# [Task brief]
Answer with a bare number: the count of lines in the records below that have the word "service".

# [Records for this task]
+-------+

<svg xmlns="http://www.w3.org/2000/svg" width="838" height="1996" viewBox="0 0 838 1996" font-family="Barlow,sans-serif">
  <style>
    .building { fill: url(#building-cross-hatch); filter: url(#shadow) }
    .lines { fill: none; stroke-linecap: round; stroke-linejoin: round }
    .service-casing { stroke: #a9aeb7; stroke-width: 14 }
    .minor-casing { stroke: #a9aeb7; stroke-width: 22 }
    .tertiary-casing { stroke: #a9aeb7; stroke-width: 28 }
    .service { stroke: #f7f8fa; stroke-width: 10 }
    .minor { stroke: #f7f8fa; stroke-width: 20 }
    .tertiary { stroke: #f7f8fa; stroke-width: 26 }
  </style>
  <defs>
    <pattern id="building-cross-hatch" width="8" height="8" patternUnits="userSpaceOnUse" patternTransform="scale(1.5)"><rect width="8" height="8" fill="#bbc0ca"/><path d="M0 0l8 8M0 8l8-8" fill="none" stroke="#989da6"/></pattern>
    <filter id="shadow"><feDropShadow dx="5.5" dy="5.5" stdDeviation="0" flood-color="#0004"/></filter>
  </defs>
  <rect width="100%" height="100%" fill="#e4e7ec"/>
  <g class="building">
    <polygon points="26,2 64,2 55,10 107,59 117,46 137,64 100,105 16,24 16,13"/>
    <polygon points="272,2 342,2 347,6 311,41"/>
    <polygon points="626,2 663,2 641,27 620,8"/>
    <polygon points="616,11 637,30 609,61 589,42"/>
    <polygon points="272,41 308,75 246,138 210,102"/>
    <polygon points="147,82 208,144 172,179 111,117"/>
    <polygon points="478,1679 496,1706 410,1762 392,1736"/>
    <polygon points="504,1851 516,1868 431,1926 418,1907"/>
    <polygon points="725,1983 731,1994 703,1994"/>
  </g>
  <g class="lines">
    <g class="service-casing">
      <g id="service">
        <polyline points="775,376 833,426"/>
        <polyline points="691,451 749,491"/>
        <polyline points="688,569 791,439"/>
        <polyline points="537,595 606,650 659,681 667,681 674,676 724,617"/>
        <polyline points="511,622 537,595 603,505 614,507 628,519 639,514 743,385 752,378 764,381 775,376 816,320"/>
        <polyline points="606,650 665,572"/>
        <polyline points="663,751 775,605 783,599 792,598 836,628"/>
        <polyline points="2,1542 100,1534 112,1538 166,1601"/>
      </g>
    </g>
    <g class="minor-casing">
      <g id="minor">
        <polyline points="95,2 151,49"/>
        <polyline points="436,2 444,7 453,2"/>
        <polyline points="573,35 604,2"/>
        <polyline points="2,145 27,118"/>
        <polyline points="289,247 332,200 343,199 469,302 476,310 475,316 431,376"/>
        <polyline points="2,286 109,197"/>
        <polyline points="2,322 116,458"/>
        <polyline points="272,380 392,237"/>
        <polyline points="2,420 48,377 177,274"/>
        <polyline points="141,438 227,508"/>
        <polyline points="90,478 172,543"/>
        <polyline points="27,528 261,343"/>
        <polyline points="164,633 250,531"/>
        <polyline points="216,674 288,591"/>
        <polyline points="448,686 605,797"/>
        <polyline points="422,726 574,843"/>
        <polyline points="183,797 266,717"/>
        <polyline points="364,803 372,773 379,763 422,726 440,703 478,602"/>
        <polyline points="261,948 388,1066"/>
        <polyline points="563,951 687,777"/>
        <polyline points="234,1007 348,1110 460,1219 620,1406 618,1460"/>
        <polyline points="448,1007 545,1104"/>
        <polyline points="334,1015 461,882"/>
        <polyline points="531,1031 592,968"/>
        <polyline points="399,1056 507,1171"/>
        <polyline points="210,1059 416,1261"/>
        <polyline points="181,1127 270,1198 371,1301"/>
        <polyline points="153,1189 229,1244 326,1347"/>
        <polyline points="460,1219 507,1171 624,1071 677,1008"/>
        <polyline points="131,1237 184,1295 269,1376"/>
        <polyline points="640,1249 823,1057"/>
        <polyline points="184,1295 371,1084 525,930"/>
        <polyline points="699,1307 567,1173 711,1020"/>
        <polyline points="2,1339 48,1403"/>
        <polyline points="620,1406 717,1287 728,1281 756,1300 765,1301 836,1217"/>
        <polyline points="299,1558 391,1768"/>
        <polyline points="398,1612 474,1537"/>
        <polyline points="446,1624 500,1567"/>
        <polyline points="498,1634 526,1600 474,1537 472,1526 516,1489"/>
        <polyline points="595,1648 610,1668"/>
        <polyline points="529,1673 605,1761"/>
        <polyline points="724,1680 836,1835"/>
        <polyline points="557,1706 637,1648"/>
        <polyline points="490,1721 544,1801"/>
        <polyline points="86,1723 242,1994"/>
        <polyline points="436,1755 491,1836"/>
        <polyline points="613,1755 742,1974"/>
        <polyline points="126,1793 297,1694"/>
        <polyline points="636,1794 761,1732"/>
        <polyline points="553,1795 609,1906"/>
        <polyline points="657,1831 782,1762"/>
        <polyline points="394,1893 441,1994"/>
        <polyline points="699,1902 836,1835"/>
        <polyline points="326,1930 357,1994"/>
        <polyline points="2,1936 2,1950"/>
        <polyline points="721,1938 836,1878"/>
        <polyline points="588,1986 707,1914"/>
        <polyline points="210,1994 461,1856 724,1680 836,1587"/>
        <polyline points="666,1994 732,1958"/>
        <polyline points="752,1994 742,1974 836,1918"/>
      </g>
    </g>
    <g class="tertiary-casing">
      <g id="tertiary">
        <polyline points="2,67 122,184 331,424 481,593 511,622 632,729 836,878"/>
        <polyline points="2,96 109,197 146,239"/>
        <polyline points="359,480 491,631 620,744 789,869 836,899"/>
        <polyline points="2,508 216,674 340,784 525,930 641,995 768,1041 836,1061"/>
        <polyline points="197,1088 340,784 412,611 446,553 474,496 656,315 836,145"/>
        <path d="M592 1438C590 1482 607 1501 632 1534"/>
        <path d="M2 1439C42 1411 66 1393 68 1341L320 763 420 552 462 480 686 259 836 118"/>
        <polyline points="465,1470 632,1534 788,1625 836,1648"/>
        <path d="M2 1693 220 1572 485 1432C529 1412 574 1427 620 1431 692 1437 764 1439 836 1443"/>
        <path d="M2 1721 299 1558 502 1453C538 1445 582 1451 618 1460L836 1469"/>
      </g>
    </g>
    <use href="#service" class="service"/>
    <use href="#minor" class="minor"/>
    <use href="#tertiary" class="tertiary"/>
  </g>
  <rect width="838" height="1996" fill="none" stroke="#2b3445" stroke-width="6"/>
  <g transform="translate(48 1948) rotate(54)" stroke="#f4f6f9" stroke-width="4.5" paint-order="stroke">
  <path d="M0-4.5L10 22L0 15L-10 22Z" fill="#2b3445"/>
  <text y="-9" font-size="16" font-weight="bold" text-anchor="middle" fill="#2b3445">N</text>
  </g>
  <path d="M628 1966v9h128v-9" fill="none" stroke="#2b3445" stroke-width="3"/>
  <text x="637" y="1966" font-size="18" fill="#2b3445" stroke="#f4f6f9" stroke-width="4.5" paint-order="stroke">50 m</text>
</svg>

+-------+

# [Exercise answer]
5